CPT and CMS Don't Agree
If you're not coding for a hospital outpatient facility but rather the physician's professional service, CPT says to use modifier 52 (Reduced services) to report an incomplete colonoscopy; CMS says to use modifier 53 (Discontinued procedure) to report a colonoscopy if the physician was unable to view farther into the colon than the splenic flexure. Which you'll use depends on your insurer.
CMS Focuses on the Splenic Flexure
CMS is fixated on the splenic flexure, the bend that separates the transverse colon from the descending colon. Medicare pays at the rate of a lesser procedure if the colonoscopy doesn't make it past this bend.
Tip: Schwartz said she finds an anatomical diagram helpful for visualization when she's coding from an operative report. See diagram on page 3.
From the Medicare Claims Processing Manual: "Failure to extend beyond the splenic flexure means that a sigmoidoscopy rather than a colonoscopy has been performed." A sigmoidoscopy is an inspection of the descending colon only.
CMS does advise using code 45378-53 if a colonoscopy was intended "because other Medicare physician fee schedule database indicators are different for codes 45378 and 45330" (www.cms.hhs.gov/manuals/downloads/clm104c12.pdf).
Know your payer: Remember, for Medicare and payers that follow Medicare guidelines, you should append modifier 53 to 45378 (... diagnostic, with or without collection of specimen[s] by brushing or washing, with or without colon decompression [separate procedure]) for an incomplete colonoscopy. On the other hand, CPT instructs you to report an incomplete colonoscopy by attaching modifier 52 to the appropriate colonoscopy code (for example, 45378). So you must find out what your payers prefer.
Did it help the patient? "If a therapeutic service (such as a biopsy or polypectomy) was performed and the procedure was incomplete then the appropriate CPT service code (such as 45380, ... with biopsy, single or multiple) would be used with modifier 52 appended," says Michael Weinstein, MD, a gastroenterologist in Washington, D.C. and former member of the AMA's CPT Advisory Panel.

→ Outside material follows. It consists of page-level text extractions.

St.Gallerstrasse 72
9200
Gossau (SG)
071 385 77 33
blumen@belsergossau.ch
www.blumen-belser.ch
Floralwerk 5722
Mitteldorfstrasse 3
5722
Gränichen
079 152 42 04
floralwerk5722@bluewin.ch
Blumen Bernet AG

You'll want to send along documentation of what the physician did before cutting the procedure fee short, he said.
Don't Use Modifier 76
If the incomplete colonoscopy is attempted and another is completed the same day, just code the completed procedure, Weinstein says.

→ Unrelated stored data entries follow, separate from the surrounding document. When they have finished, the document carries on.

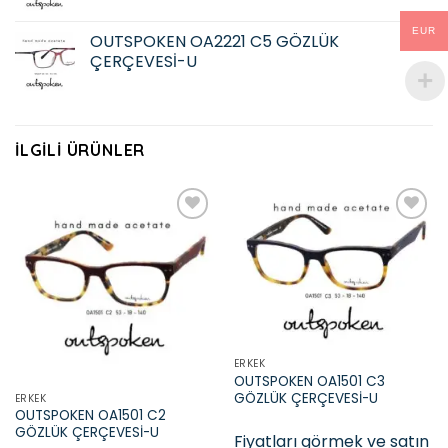
EUR
OUTSPOKEN OA2221 C5 GÖZLÜK
ÇERÇEVESİ-U
İLGILI ÜRÜNLER
Add to
Add to
wishlist
wishlist
ERKEK
OUTSPOKEN OA1501 C3
GÖZLÜK ÇERÇEVESİ-U
ERKEK
OUTSPOKEN OA1501 C2
GÖZLÜK ÇERÇEVESİ-U
Fiyatları görmek ve satın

You should not append modifier 76 (Repeat procedure by same physician).
"I have not ever used or seen that modifier used for GI procedures," he said. "Maybe that is unfair but it is no different than the rule which says you cannot bill for a therapeutic service to fix a problem you caused."
Payers Treat Screenings the Same
Incomplete colonoscopies for colon cancer screenings are handled the same way, says Jan Rasmussen, CPC, ACS-GI, ACS-OB, in her Coding Institute audio presentation, "Best Practices for Lower GI Endoscopy Coding" (www.audioeducator.com).

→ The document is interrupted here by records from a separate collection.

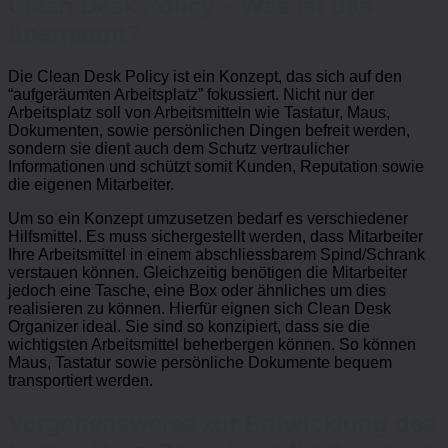
Clean Desk Policy – Was ist das
überhaupt?
Die Clean Desk Policy ist ein Konzept, das sich auf den
“aufgeräumten Arbeitsplatz” fokussiert. Nicht nur der
Arbeitsplatz soll von Arbeitsmitteln wie Tastatur, Maus,
Dokumenten, sowie persönlichen Dingen befreit werden,
sondern sie dient auch dem Schutz vertraulicher
Informationen und schützt somit Kunden, Reputation sowie
die eigenen Mitarbeiter.
Um so ein Konzept umzusetzen bedarf es verschiedener
Hilfsmittel. Es muss sichergestellt werden, dass Mitarbeiter
Ihre Arbeitsmittel in einem abschliessbarem Spind/Schrank
verstauen können. Gleichzeitig benötigen die Mitarbeiter
jedoch eine Tasche, eine Box oder ähnliches um dies
realisieren zu können. Hierfür eignen sich Clean Desk
Organizer ideal. Sie sind so konzipiert, dass sie die
wichtigsten Arbeitsmittel beherbergen können. So können
Maus, Tastatur sowie persönliche Dokumente bequem
transportiert werden.
Vorgehensweise zur Entwicklung des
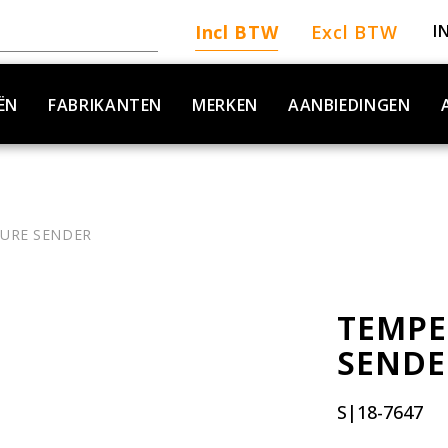
Incl BTW
Excl BTW
I
ËN
FABRIKANTEN
MERKEN
AANBIEDINGEN
URE SENDER
TEMPE
SENDE
S|18-7647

If you report a screening with HCPCS code G0105 (Colorectal cancer screening; colonoscopy on individual at high risk) or G0121 (Colorectal cancer screening; colonoscopy on individual not meeting criteria for high risk) with a modifier 53, payers will reimburse it "at the same rate as an incomplete diagnostic colonoscopy, coded as 45378 with the 53 modifier," she says.